Among the entries below, which lines run from the line with "left back paw: (269, 528)" through the line with "left elbow: (312, 964)"? Retype those, both ends included, exactly and without pictures.
------------------------------------------------
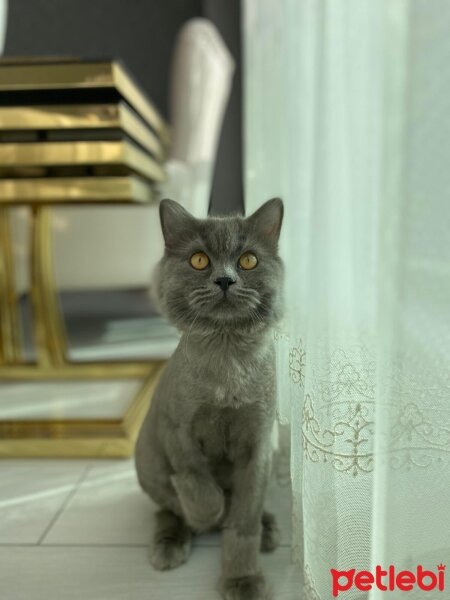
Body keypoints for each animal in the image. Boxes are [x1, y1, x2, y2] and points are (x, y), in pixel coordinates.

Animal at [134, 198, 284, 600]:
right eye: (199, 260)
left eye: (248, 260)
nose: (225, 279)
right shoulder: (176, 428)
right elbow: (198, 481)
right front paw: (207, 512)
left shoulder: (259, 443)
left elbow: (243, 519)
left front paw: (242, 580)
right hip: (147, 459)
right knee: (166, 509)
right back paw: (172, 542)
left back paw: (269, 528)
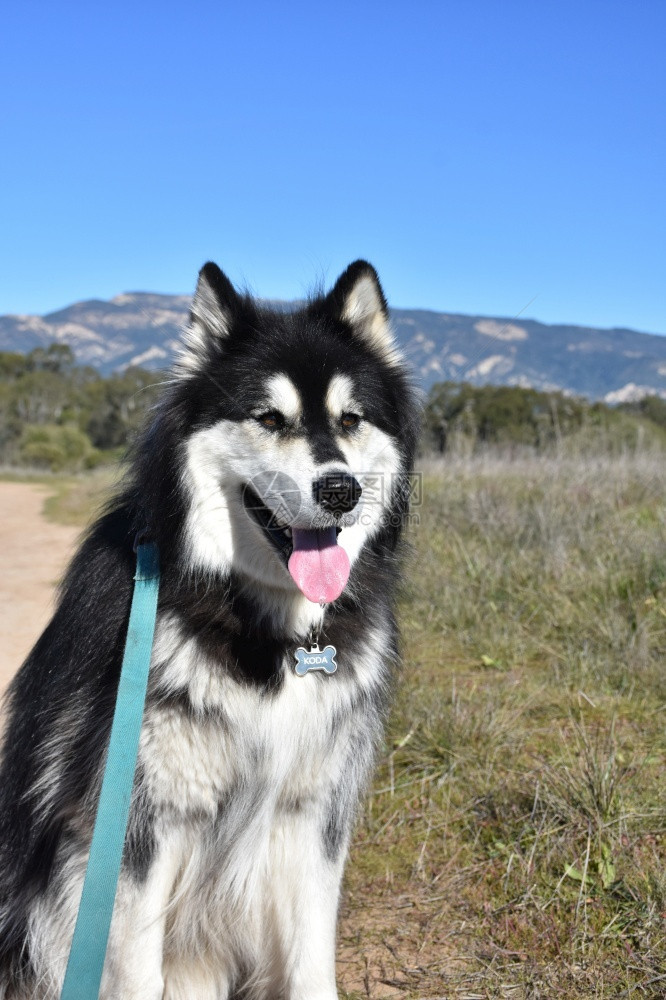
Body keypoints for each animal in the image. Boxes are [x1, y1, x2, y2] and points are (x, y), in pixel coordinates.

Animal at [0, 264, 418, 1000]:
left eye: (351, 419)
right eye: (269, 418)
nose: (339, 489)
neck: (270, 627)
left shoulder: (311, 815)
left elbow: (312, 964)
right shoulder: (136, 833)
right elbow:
------------------------------------------------
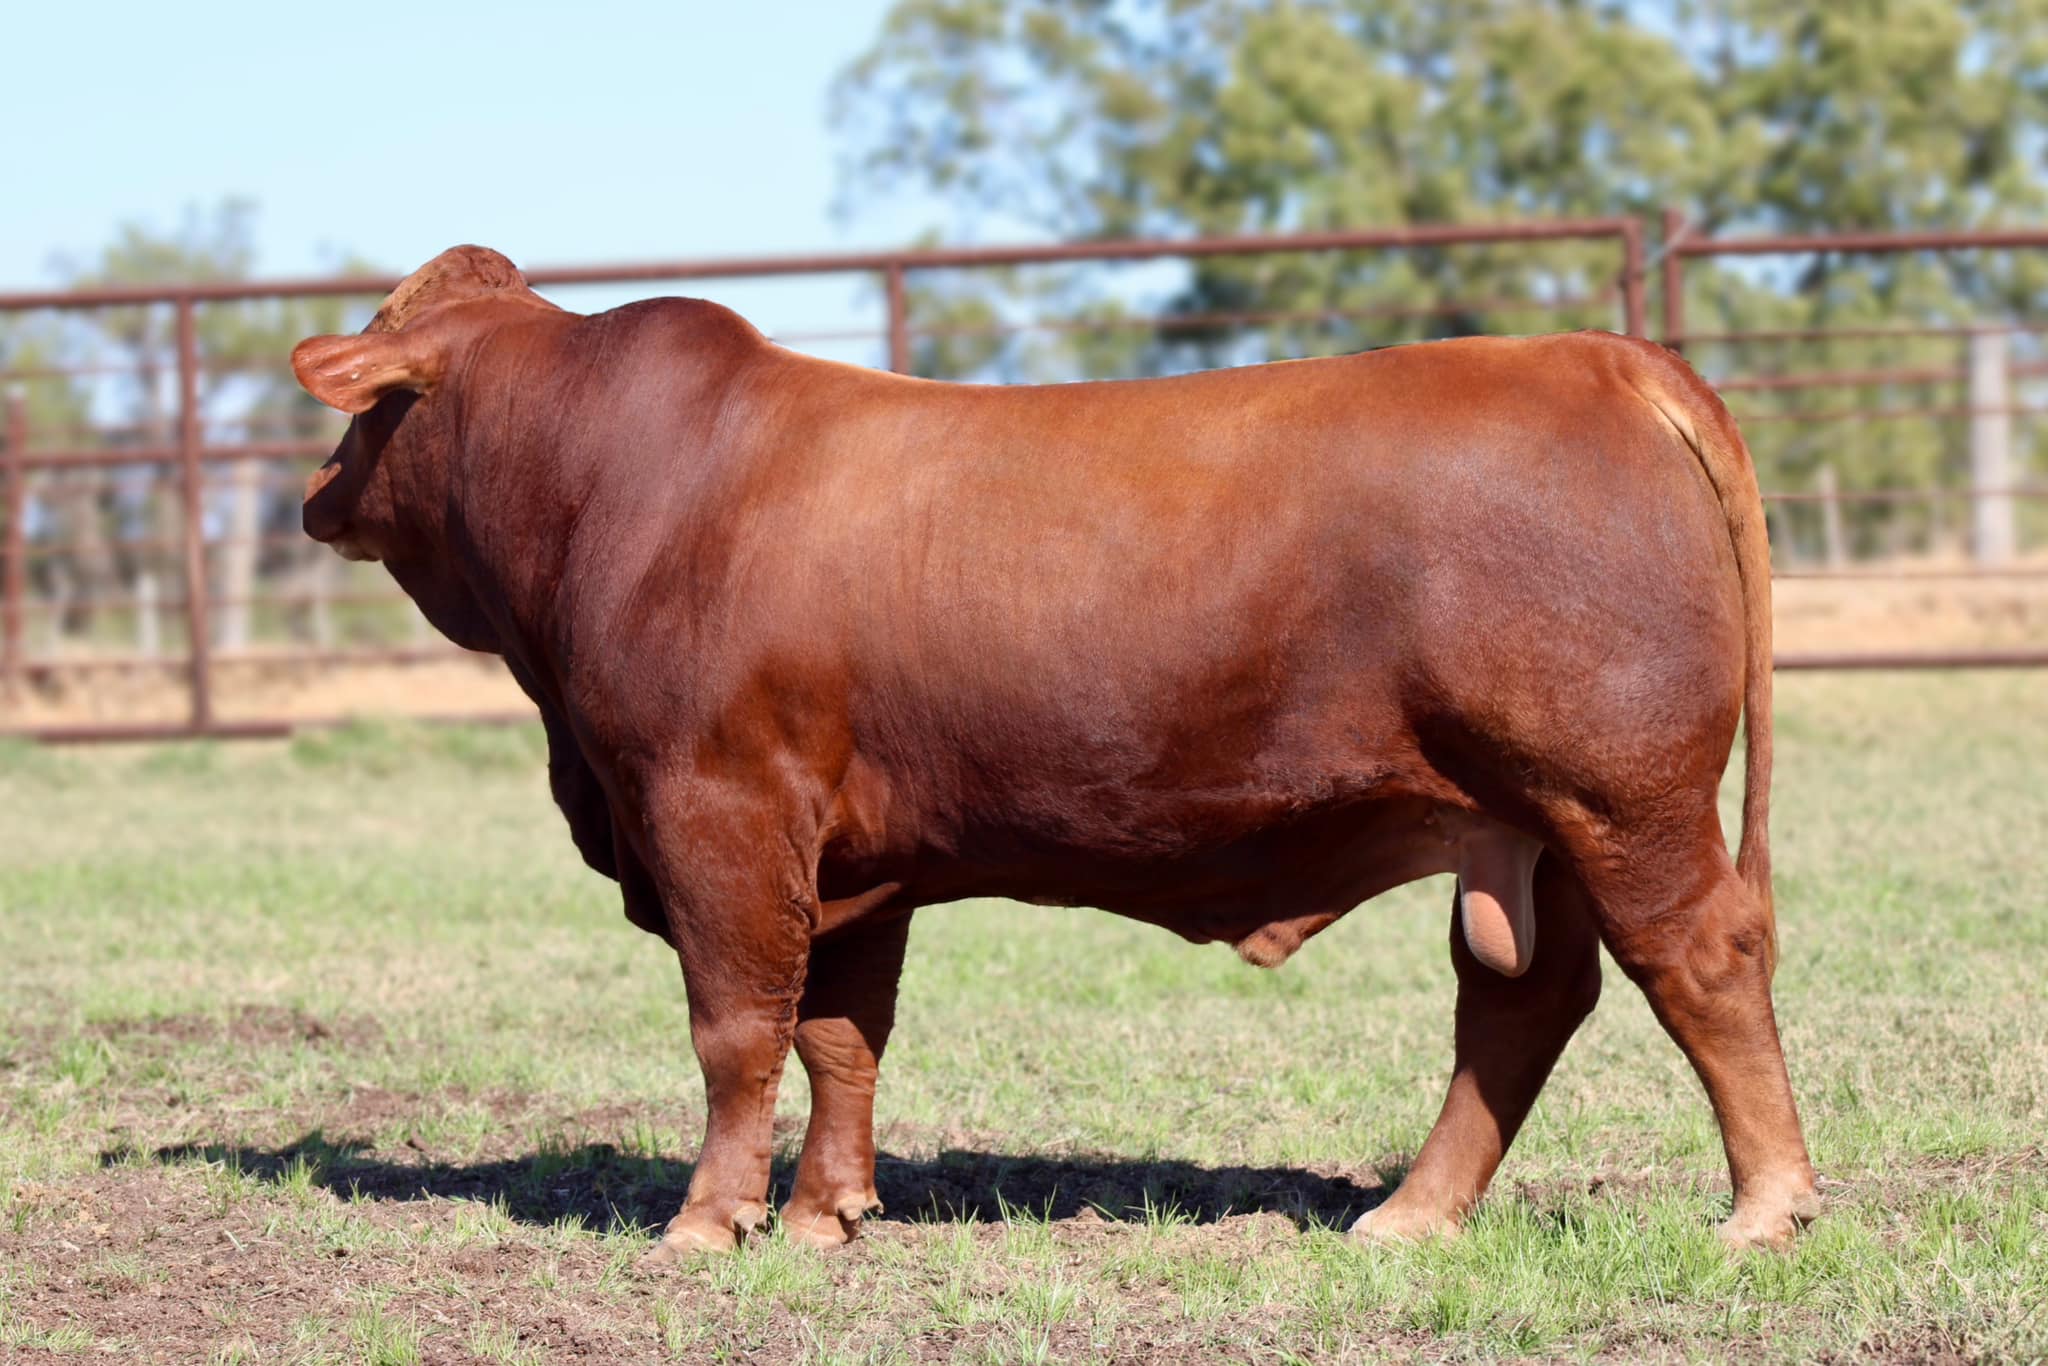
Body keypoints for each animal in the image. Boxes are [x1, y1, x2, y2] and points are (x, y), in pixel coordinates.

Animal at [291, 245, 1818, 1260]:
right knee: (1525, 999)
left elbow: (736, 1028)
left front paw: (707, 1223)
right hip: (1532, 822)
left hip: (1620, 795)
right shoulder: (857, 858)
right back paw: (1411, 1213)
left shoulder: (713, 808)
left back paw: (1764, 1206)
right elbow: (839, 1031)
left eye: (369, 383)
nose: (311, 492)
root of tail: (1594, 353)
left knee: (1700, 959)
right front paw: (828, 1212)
------------------------------------------------
Answer area
left back paw: (269, 528)
Body keypoints for each animal in the image. Boxes are [x1, y1, x2, y2] and points are (x, y), in pixel coordinates.

Animal at [0, 264, 418, 1000]:
left eye: (351, 419)
right eye: (269, 418)
nose: (339, 489)
neck: (270, 627)
left shoulder: (311, 815)
left elbow: (312, 964)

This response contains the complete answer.